--- Job item ---
Set down every line of text in the data below word for word, leaving the pictures out of your answer.

--- Source data ---
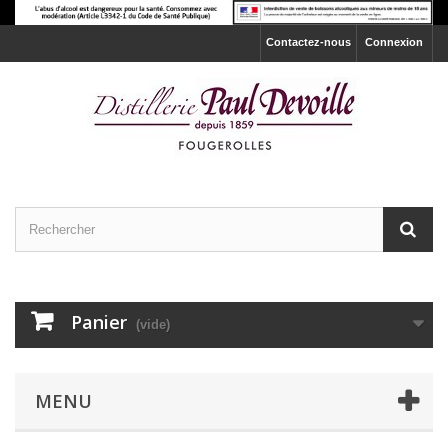
Contactez-nous
Connexion
Panier
(vide)
MENU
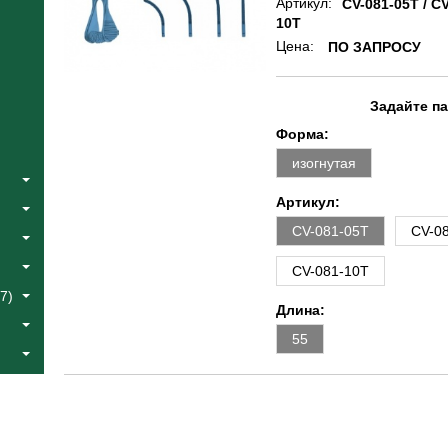
Артикул:
CV-081-05T / CV
10T
Цена:
ПО ЗАПРОСУ
Задайте п
Форма:
изогнутая
Артикул:
CV-081-05T
CV-0
CV-081-10T
7)
Длина:
55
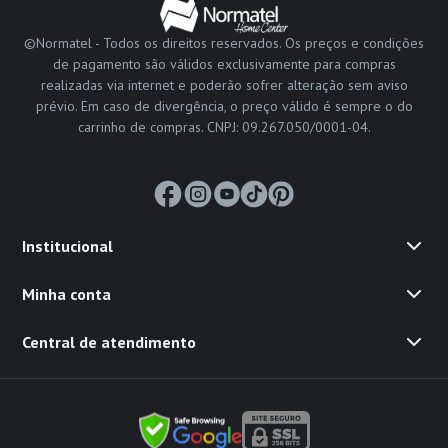
©Normatel - Todos os direitos reservados. Os preços e condições
de pagamento são válidos exclusivamente para compras
realizadas via internet e poderão sofrer alteração sem aviso
prévio. Em caso de divergência, o preço válido é sempre o do
carrinho de compras. CNPJ: 09.267.050/0001-04.
Institucional
Minha conta
Central de atendimento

--- Your response ---
Contactez-nous
Connexion
Panier
(vide)
MENU
Артикул:
CV-081-05T / CV
10T
Цена:
ПО ЗАПРОСУ
Задайте п
Форма:
изогнутая
Артикул:
CV-081-05T
CV-0
CV-081-10T
7)
Длина:
55
©Normatel - Todos os direitos reservados. Os preços e condições
de pagamento são válidos exclusivamente para compras
realizadas via internet e poderão sofrer alteração sem aviso
prévio. Em caso de divergência, o preço válido é sempre o do
carrinho de compras. CNPJ: 09.267.050/0001-04.
Institucional
Minha conta
Central de atendimento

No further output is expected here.